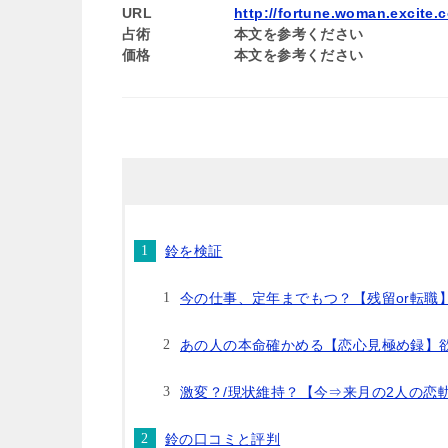
URL
http://fortune.woman.excite.co
占術
本文を参考ください
価格
本文を参考ください
鈴を検証
今の仕事、定年までもつ？【残留or転職
あの人の本命確かめる【恋心見極め録】欲
激変？/現状維持？【今⇒来月の2人の恋軌
鈴の口コミと評判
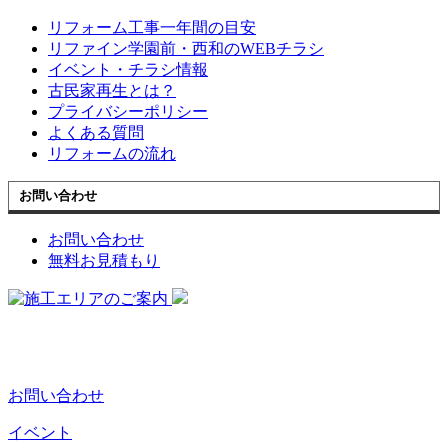
リフォーム工事一年間の目安
リファイン学園前・西和のWEBチラシ
イベント・チラシ情報
古民家再生とは？
プライバシーポリシー
よくある質問
リフォームの流れ
お問い合わせ
お問い合わせ
無料お見積もり
お問い合わせ
イベント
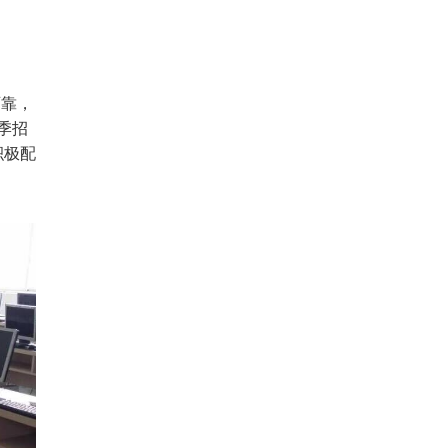
可靠，
季招
积极配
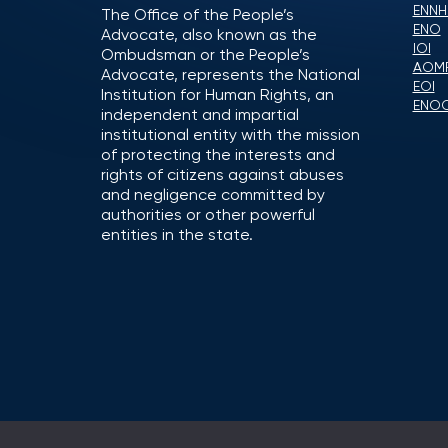
ENNH
The Office of the People’s
ENO
Advocate, also known as the
IOI
Ombudsman or the People’s
AOM
Advocate, represents the National
EOI
Institution for Human Rights, an
ENO
independent and impartial
institutional entity with the mission
of protecting the interests and
rights of citizens against abuses
and negligence committed by
authorities or other powerful
entities in the state.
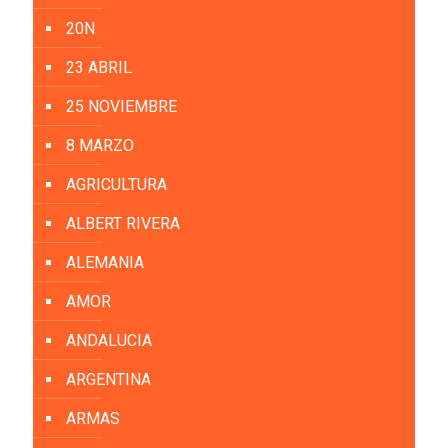
20N
23 ABRIL
25 NOVIEMBRE
8 MARZO
AGRICULTURA
ALBERT RIVERA
ALEMANIA
AMOR
ANDALUCIA
ARGENTINA
ARMAS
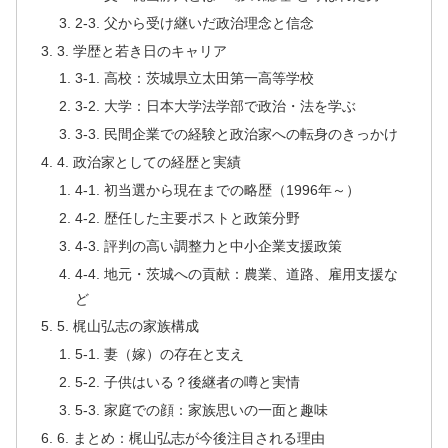
2-3. 父から受け継いだ政治理念と信念
3. 学歴と若き日のキャリア
3-1. 高校：茨城県立太田第一高等学校
3-2. 大学：日本大学法学部で政治・法を学ぶ
3-3. 民間企業での経験と政治家への転身のきっかけ
4. 政治家としての経歴と実績
4-1. 初当選から現在までの略歴（1996年～）
4-2. 歴任した主要ポストと政策分野
4-3. 評判の高い調整力と中小企業支援政策
4-4. 地元・茨城への貢献：農業、道路、雇用支援な
ど
5. 梶山弘志の家族構成
5-1. 妻（嫁）の存在と支え
5-2. 子供はいる？後継者の噂と実情
5-3. 家庭での顔：家族思いの一面と趣味
6. まとめ：梶山弘志が今後注目される理由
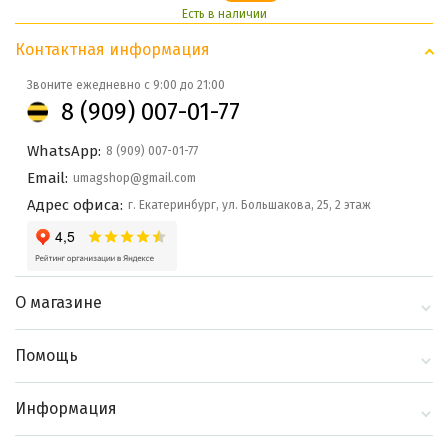
Есть в наличии
Контактная информация
Звоните ежедневно с 9:00 до 21:00
8 (909) 007-01-77
WhatsApp:
8 (909) 007-01-77
Email:
umagshop@gmail.com
Адрес офиса:
г. Екатеринбург, ул. Большакова, 25, 2 этаж
О магазине
О компании
Помощь
Контакты
Доставка и оплата
Информация
Блог
Политика
Выбор по бренду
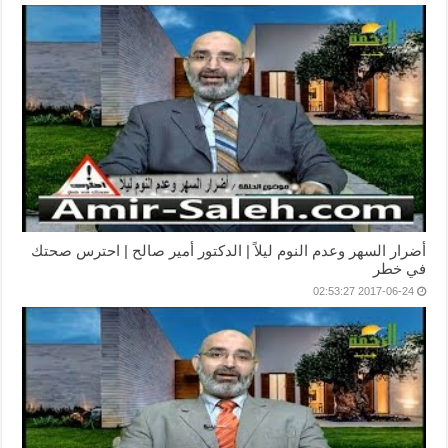
أضرار السهر وعدم النوم ليلاً | الدكتور أمير صالح | احترس صحتك
في خطر
2017-06-24 02:53:27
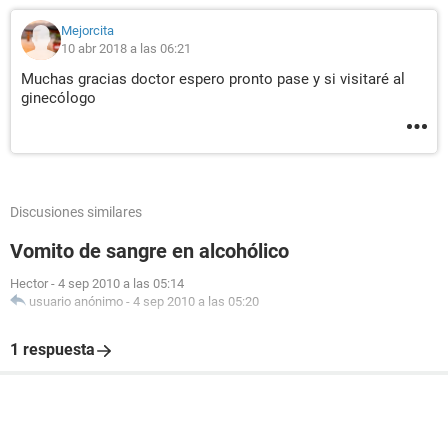
Mejorcita
10 abr 2018 a las 06:21
Muchas gracias doctor espero pronto pase y si visitaré al
ginecólogo
Discusiones similares
Vomito de sangre en alcohólico
Hector
-
4 sep 2010 a las 05:14
usuario anónimo
-
4 sep 2010 a las 05:20
1 respuesta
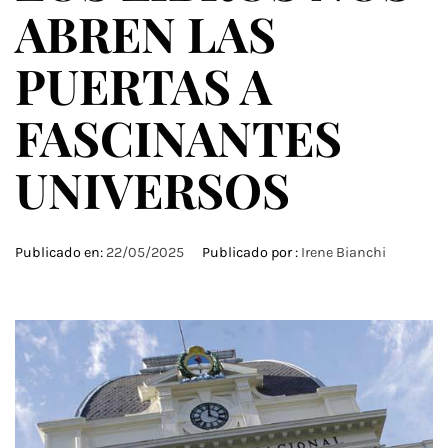
ABREN LAS
PUERTAS A
FASCINANTES
UNIVERSOS
Publicado en:
22/05/2025
Publicado por :
Irene Bianchi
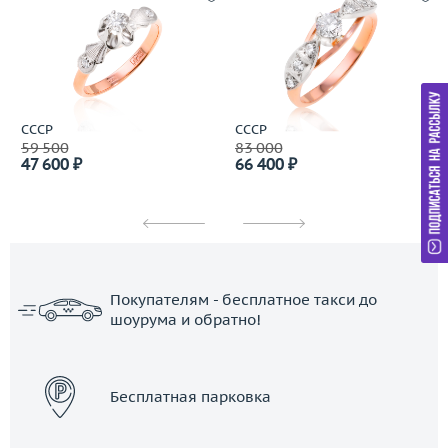
СССР
СССР
59 500
83 000
47 600 ₽
66 400 ₽
Покупателям - бесплатное такси до
шоурума и обратно!
ЗАКАЗАТЬ ТАКСИ
Бесплатная парковка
===============
▶ ASSIGNMENT
Extract the text from every entry above, line for line and unchanged, and leave the pictures out of your answer.

▶ WRITTEN RESPONSE
URL
http://fortune.woman.excite.co
占術
本文を参考ください
価格
本文を参考ください
鈴を検証
今の仕事、定年までもつ？【残留or転職
あの人の本命確かめる【恋心見極め録】欲
激変？/現状維持？【今⇒来月の2人の恋軌
鈴の口コミと評判
リフォーム工事一年間の目安
リファイン学園前・西和のWEBチラシ
イベント・チラシ情報
古民家再生とは？
プライバシーポリシー
よくある質問
リフォームの流れ
お問い合わせ
お問い合わせ
無料お見積もり
お問い合わせ
イベント
可靠，
季招
积极配
ENNH
The Office of the People’s
ENO
Advocate, also known as the
IOI
Ombudsman or the People’s
AOM
Advocate, represents the National
EOI
Institution for Human Rights, an
ENO
independent and impartial
institutional entity with the mission
of protecting the interests and
rights of citizens against abuses
and negligence committed by
authorities or other powerful
entities in the state.
20N
23 ABRIL
25 NOVIEMBRE
8 MARZO
AGRICULTURA
ALBERT RIVERA
ALEMANIA
AMOR
ANDALUCIA
ARGENTINA
ARMAS
2-3. 父から受け継いだ政治理念と信念
3. 学歴と若き日のキャリア
3-1. 高校：茨城県立太田第一高等学校
3-2. 大学：日本大学法学部で政治・法を学ぶ
3-3. 民間企業での経験と政治家への転身のきっかけ
4. 政治家としての経歴と実績
4-1. 初当選から現在までの略歴（1996年～）
4-2. 歴任した主要ポストと政策分野
4-3. 評判の高い調整力と中小企業支援政策
4-4. 地元・茨城への貢献：農業、道路、雇用支援な
ど
5. 梶山弘志の家族構成
5-1. 妻（嫁）の存在と支え
5-2. 子供はいる？後継者の噂と実情
5-3. 家庭での顔：家族思いの一面と趣味
6. まとめ：梶山弘志が今後注目される理由
Есть в наличии
Контактная информация
Звоните ежедневно с 9:00 до 21:00
8 (909) 007-01-77
WhatsApp:
8 (909) 007-01-77
Email:
umagshop@gmail.com
Адрес офиса:
г. Екатеринбург, ул. Большакова, 25, 2 этаж
О магазине
О компании
Помощь
Контакты
Доставка и оплата
Информация
Блог
Политика
Выбор по бренду
أضرار السهر وعدم النوم ليلاً | الدكتور أمير صالح | احترس صحتك
في خطر
2017-06-24 02:53:27
Mejorcita
10 abr 2018 a las 06:21
Muchas gracias doctor espero pronto pase y si visitaré al
ginecólogo
Discusiones similares
Vomito de sangre en alcohólico
Hector
-
4 sep 2010 a las 05:14
usuario anónimo
-
4 sep 2010 a las 05:20
1 respuesta
ABREN LAS
PUERTAS A
FASCINANTES
UNIVERSOS
Publicado en:
22/05/2025
Publicado por :
Irene Bianchi
СССР
СССР
59 500
83 000
47 600 ₽
66 400 ₽
Покупателям - бесплатное такси до
шоурума и обратно!
ЗАКАЗАТЬ ТАКСИ
Бесплатная парковка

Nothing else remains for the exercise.